Le droit du travail deviendrait-il le droit du capital ? par Jean-Marie Harribey blog d’Alternatives Economiques

lundi 29 février 2016

Le rapport Badinter dont j’avais rendu compte ici le 25 janvier 2016 (« Rapport Badinter : le diable est dans les détails » a bien rempli son office : préparer et justifier le projet de loi présenté par Myriam El Khomri sur le Code du travail.[1] L’article 1er du rapport Badinter le laissait entendre clairement : le « bon fonctionnement de l’entreprise » peut être mis au même rang que le respect des libertés et des droits fondamentaux. Le projet de loi le reprend en préambule et il s’apprête à parachever toutes les remises en cause du droit du travail qui ont été faites depuis maintenant plus de trois décennies, et dont les idéologues libéraux appelaient la poursuite ces derniers mois : précédant le rapport Badinter, celui de Jean-Denis Combrexelle remis le 9 septembre 2015 accompagnait l’offensive menée sans relâche par le Medef. L’étape supplémentaire que constitue la loi El Khomri marque ainsi la victoire du patronat des grandes entreprises et de leurs actionnaires.

Les principales dispositions contenues dans cette loi bafouent le principe même du droit du travail fondé sur la primauté de la loi sur la convention d’entreprise et vont à l’encontre de l’objectif affiché, celui de favoriser le dialogue social. En distinguant les « règles d’ordre public » applicables à tous du « champ renvoyé à la négociation collective », on peut fixer les « règles supplétives applicables en l’absence d’accord » (Art. 3). Pour que l’on comprenne bien, Manuel Valls explique sur Facebook : « Il n’y aura plus de règles s’appliquant à tous – et donc nécessairement rigides, dictées d’en haut […]. Les règles seront au contraire fixées par ceux les mieux à même de connaître les réalités de l’activité, les contraintes de leurs marchés, les attentes de leurs clients. »[2]
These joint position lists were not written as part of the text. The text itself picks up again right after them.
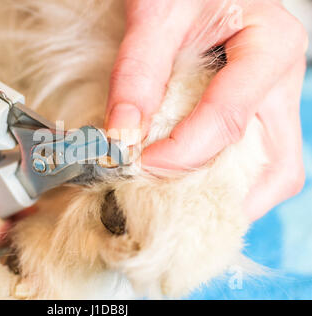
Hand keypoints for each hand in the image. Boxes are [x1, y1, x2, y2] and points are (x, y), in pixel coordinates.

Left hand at [105, 0, 307, 220]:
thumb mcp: (157, 15)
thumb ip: (137, 73)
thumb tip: (121, 137)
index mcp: (270, 47)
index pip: (227, 121)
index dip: (179, 154)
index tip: (136, 163)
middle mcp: (283, 80)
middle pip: (275, 166)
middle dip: (223, 196)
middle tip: (172, 207)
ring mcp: (273, 100)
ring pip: (270, 171)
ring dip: (227, 195)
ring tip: (179, 201)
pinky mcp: (256, 110)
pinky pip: (252, 161)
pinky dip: (222, 180)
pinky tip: (186, 181)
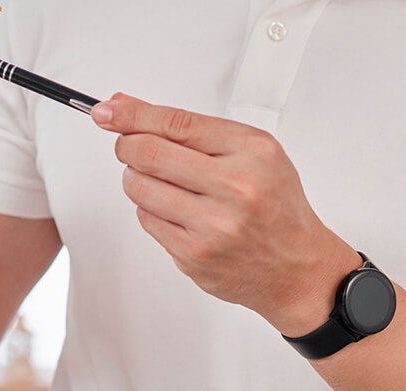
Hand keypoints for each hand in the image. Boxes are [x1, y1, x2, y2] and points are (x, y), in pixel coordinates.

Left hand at [93, 95, 363, 336]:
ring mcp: (213, 227)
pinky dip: (151, 209)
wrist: (297, 268)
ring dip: (137, 179)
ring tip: (161, 182)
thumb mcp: (253, 153)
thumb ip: (193, 130)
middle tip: (128, 146)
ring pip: (139, 188)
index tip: (108, 111)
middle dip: (127, 145)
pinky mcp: (194, 256)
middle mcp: (236, 189)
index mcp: (253, 154)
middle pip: (148, 153)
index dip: (132, 114)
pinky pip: (147, 219)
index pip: (176, 124)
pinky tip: (177, 211)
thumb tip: (128, 107)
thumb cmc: (275, 206)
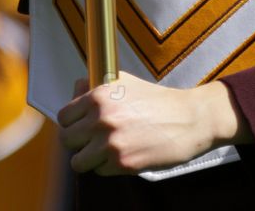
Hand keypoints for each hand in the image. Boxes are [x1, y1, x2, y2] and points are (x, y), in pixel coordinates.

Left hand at [56, 72, 243, 175]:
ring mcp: (110, 142)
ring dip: (91, 159)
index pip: (63, 117)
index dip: (72, 124)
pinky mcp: (122, 163)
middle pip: (67, 141)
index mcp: (99, 96)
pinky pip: (100, 172)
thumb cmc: (158, 102)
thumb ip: (96, 86)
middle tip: (95, 141)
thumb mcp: (126, 83)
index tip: (82, 127)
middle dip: (80, 142)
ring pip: (78, 161)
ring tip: (109, 151)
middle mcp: (101, 119)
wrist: (191, 119)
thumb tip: (74, 91)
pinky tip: (127, 154)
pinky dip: (110, 167)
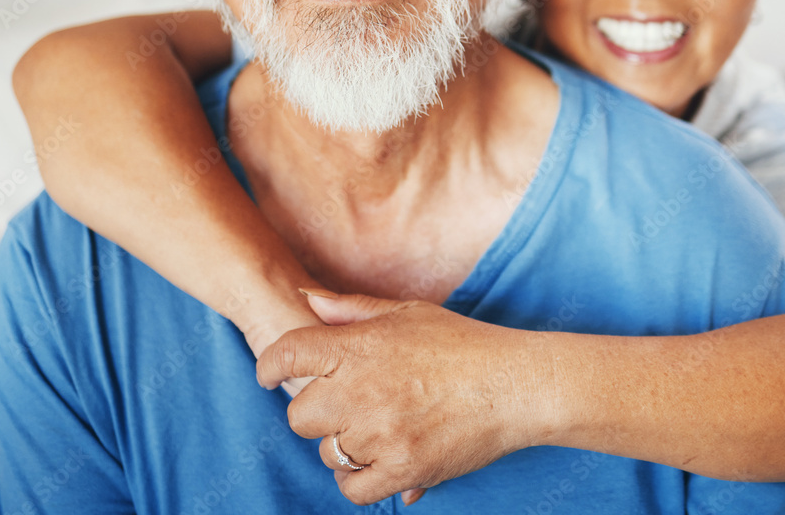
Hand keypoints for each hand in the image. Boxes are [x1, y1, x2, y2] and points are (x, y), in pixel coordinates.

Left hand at [256, 292, 545, 505]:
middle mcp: (363, 390)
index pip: (288, 354)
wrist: (513, 384)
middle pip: (299, 414)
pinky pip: (352, 488)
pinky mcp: (402, 469)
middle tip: (343, 401)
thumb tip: (306, 296)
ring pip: (326, 451)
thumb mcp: (406, 312)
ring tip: (372, 426)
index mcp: (361, 346)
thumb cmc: (460, 342)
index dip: (271, 366)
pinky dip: (357, 477)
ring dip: (341, 442)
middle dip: (315, 408)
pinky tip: (375, 459)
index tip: (271, 375)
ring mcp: (381, 434)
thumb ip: (351, 309)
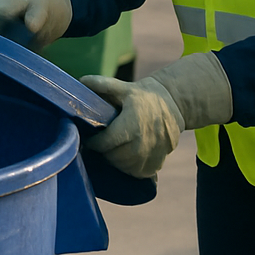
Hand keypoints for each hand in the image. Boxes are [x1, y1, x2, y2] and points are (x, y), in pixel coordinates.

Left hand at [81, 52, 231, 178]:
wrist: (173, 105)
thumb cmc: (143, 96)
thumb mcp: (123, 87)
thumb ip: (102, 84)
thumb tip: (81, 81)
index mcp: (132, 123)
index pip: (108, 142)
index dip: (95, 143)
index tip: (88, 140)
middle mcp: (144, 142)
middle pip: (115, 157)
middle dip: (103, 152)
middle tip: (99, 145)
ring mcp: (153, 154)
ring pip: (126, 167)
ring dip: (115, 162)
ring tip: (109, 151)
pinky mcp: (159, 162)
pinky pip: (139, 173)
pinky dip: (129, 169)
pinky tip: (124, 159)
Le temps de travail : travailler plus pour gagner moins

Depuis l’aube du capitalisme industriel au XIXe siècle, la réduction du temps de travail est l’objet de la haine la plus tenace des patronats car ils y voient une modalité d’affecter la progression de la productivité du travail aux travailleurs. Et ils ont raison ! Aussi, ils applaudissent la loi El Khomri qui prévoit de donner la possibilité de porter la durée de la journée de travail de 10 à 12 heures (Art. 3 pour L.3121-18 du code du travail). La durée hebdomadaire du travail, actuellement limitée à 48 heures, pourra aller jusqu’à 60 heures « en cas de circonstances exceptionnelles et pour la durée de celles-ci » (L.3121-21), et la durée moyenne calculée sur 16 semaines pourra atteindre 46 heures (L.3121-23). Ce n’est pas tout : des dépassements au-delà de 46 heures peuvent être autorisés par décret « à titre exceptionnel dans certains secteurs, dans certaines régions ou dans certaines entreprises » (L.3121-25). Mais les salariés peuvent se rassurer : « Le comité d’entreprise ou, à défaut, les délégués du personnel, s’ils existent, sont informés des autorisations de dépassement demandées à l’autorité administrative en application des articles L. 3121-24 et L. 3151-25 ». (L.3121-26). Et le temps d’astreinte est compté comme temps de… repos ; dans le cas où le salarié avait une période de non-intervention avant son intervention pendant le temps d’astreinte, ce « temps de repos » sera compté dans celui donnant droit à 11 heures de compensation (L. 3121-9).

La durée légale hebdomadaire reste fixée à 35 heures, seuil de déclenchement du paiement d’heures supplémentaires. Pour les 8 premières heures, la majoration oscillera vraisemblablement entre 10 et 25 % au gré des accords d’entreprise, et elle sera de 50 % au-delà de 8 heures.

Le pouvoir de licencier : flexibilité sans sécurité

Avec la possibilité d’augmenter le temps de travail, celle de licencier sans entraves faisait partie des principales revendications du Medef. L’emploi deviendra vraiment la variable d’ajustement de « la baisse des commandes ou du chiffre d’affaires » si elle se produit pendant « plusieurs trimestres consécutifs », des « pertes d’exploitation pendant plusieurs mois », d’une « importante dégradation de la trésorerie », des « mutations technologiques », d’une « réorganisation de l’entreprise nécessaire à la sauvegarde de sa compétitivité » (Art. 30-bis pour L.1233-3).